::: AVAILABLE DATA

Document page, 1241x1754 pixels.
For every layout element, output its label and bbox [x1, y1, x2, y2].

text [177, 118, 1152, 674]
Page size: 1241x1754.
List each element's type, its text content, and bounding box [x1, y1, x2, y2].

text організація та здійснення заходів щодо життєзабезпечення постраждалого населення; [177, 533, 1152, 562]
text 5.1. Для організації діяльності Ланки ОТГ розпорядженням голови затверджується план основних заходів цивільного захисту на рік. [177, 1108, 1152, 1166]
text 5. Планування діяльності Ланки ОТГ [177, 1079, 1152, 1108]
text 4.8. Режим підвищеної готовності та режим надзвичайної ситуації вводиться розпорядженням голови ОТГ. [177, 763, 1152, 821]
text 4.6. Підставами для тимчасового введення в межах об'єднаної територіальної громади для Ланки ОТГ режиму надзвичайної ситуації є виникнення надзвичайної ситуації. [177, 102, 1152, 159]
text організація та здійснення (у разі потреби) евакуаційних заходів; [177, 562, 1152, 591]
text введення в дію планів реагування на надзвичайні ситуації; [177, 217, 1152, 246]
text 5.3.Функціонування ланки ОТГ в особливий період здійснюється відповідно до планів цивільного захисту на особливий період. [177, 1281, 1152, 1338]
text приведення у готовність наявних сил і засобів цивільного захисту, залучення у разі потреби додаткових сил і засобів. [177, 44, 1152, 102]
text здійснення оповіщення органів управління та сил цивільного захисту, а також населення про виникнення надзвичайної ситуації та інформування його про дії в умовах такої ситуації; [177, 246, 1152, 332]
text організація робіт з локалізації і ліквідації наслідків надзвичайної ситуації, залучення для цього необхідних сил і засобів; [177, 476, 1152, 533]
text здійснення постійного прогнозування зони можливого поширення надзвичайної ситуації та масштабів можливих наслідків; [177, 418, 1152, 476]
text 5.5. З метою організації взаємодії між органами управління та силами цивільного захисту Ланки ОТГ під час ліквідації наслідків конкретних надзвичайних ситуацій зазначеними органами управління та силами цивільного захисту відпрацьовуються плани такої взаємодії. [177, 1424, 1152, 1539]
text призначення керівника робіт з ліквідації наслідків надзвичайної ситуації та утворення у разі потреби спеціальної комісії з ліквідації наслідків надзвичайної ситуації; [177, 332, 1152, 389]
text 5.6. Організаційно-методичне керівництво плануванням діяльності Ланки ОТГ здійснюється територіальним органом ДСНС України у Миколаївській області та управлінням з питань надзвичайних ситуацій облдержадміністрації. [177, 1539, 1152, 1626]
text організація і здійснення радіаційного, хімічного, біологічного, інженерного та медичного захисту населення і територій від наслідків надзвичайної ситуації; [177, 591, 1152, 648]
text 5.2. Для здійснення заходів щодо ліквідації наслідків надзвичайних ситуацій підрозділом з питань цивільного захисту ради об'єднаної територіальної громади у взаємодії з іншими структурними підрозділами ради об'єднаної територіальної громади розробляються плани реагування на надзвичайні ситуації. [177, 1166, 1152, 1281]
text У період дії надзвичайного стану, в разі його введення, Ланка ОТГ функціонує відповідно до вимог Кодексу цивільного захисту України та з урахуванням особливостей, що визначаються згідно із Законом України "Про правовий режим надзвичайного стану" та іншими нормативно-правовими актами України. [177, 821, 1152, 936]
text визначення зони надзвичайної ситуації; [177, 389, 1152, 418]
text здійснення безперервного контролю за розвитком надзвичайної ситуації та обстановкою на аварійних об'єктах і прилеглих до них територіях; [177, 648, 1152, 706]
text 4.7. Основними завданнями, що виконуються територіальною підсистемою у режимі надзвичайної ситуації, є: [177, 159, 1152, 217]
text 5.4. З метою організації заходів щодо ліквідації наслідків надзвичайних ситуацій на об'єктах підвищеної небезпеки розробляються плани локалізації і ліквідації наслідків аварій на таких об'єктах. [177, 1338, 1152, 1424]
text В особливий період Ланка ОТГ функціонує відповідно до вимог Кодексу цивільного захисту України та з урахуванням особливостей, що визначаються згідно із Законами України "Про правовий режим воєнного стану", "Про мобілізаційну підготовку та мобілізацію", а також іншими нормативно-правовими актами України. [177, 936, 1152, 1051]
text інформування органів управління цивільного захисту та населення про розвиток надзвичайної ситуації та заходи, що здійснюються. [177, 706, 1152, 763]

::::::

AIM OF THE TASK: A precise copy of all the records is needed.

REPLY TO THE TASK:
Document page, 1241x1754 pixels.
For every layout element, output its label and bbox [x1, y1, x2, y2].

text [177, 118, 1152, 674]
Page size: 1241x1754.
List each element's type, its text content, and bounding box [x1, y1, x2, y2].

text організація та здійснення заходів щодо життєзабезпечення постраждалого населення; [177, 533, 1152, 562]
text 5.1. Для організації діяльності Ланки ОТГ розпорядженням голови затверджується план основних заходів цивільного захисту на рік. [177, 1108, 1152, 1166]
text 5. Планування діяльності Ланки ОТГ [177, 1079, 1152, 1108]
text 4.8. Режим підвищеної готовності та режим надзвичайної ситуації вводиться розпорядженням голови ОТГ. [177, 763, 1152, 821]
text 4.6. Підставами для тимчасового введення в межах об'єднаної територіальної громади для Ланки ОТГ режиму надзвичайної ситуації є виникнення надзвичайної ситуації. [177, 102, 1152, 159]
text організація та здійснення (у разі потреби) евакуаційних заходів; [177, 562, 1152, 591]
text введення в дію планів реагування на надзвичайні ситуації; [177, 217, 1152, 246]
text 5.3.Функціонування ланки ОТГ в особливий період здійснюється відповідно до планів цивільного захисту на особливий період. [177, 1281, 1152, 1338]
text приведення у готовність наявних сил і засобів цивільного захисту, залучення у разі потреби додаткових сил і засобів. [177, 44, 1152, 102]
text здійснення оповіщення органів управління та сил цивільного захисту, а також населення про виникнення надзвичайної ситуації та інформування його про дії в умовах такої ситуації; [177, 246, 1152, 332]
text організація робіт з локалізації і ліквідації наслідків надзвичайної ситуації, залучення для цього необхідних сил і засобів; [177, 476, 1152, 533]
text здійснення постійного прогнозування зони можливого поширення надзвичайної ситуації та масштабів можливих наслідків; [177, 418, 1152, 476]
text 5.5. З метою організації взаємодії між органами управління та силами цивільного захисту Ланки ОТГ під час ліквідації наслідків конкретних надзвичайних ситуацій зазначеними органами управління та силами цивільного захисту відпрацьовуються плани такої взаємодії. [177, 1424, 1152, 1539]
text призначення керівника робіт з ліквідації наслідків надзвичайної ситуації та утворення у разі потреби спеціальної комісії з ліквідації наслідків надзвичайної ситуації; [177, 332, 1152, 389]
text 5.6. Організаційно-методичне керівництво плануванням діяльності Ланки ОТГ здійснюється територіальним органом ДСНС України у Миколаївській області та управлінням з питань надзвичайних ситуацій облдержадміністрації. [177, 1539, 1152, 1626]
text організація і здійснення радіаційного, хімічного, біологічного, інженерного та медичного захисту населення і територій від наслідків надзвичайної ситуації; [177, 591, 1152, 648]
text 5.2. Для здійснення заходів щодо ліквідації наслідків надзвичайних ситуацій підрозділом з питань цивільного захисту ради об'єднаної територіальної громади у взаємодії з іншими структурними підрозділами ради об'єднаної територіальної громади розробляються плани реагування на надзвичайні ситуації. [177, 1166, 1152, 1281]
text У період дії надзвичайного стану, в разі його введення, Ланка ОТГ функціонує відповідно до вимог Кодексу цивільного захисту України та з урахуванням особливостей, що визначаються згідно із Законом України "Про правовий режим надзвичайного стану" та іншими нормативно-правовими актами України. [177, 821, 1152, 936]
text визначення зони надзвичайної ситуації; [177, 389, 1152, 418]
text здійснення безперервного контролю за розвитком надзвичайної ситуації та обстановкою на аварійних об'єктах і прилеглих до них територіях; [177, 648, 1152, 706]
text 4.7. Основними завданнями, що виконуються територіальною підсистемою у режимі надзвичайної ситуації, є: [177, 159, 1152, 217]
text 5.4. З метою організації заходів щодо ліквідації наслідків надзвичайних ситуацій на об'єктах підвищеної небезпеки розробляються плани локалізації і ліквідації наслідків аварій на таких об'єктах. [177, 1338, 1152, 1424]
text В особливий період Ланка ОТГ функціонує відповідно до вимог Кодексу цивільного захисту України та з урахуванням особливостей, що визначаються згідно із Законами України "Про правовий режим воєнного стану", "Про мобілізаційну підготовку та мобілізацію", а також іншими нормативно-правовими актами України. [177, 936, 1152, 1051]
text інформування органів управління цивільного захисту та населення про розвиток надзвичайної ситуації та заходи, що здійснюються. [177, 706, 1152, 763]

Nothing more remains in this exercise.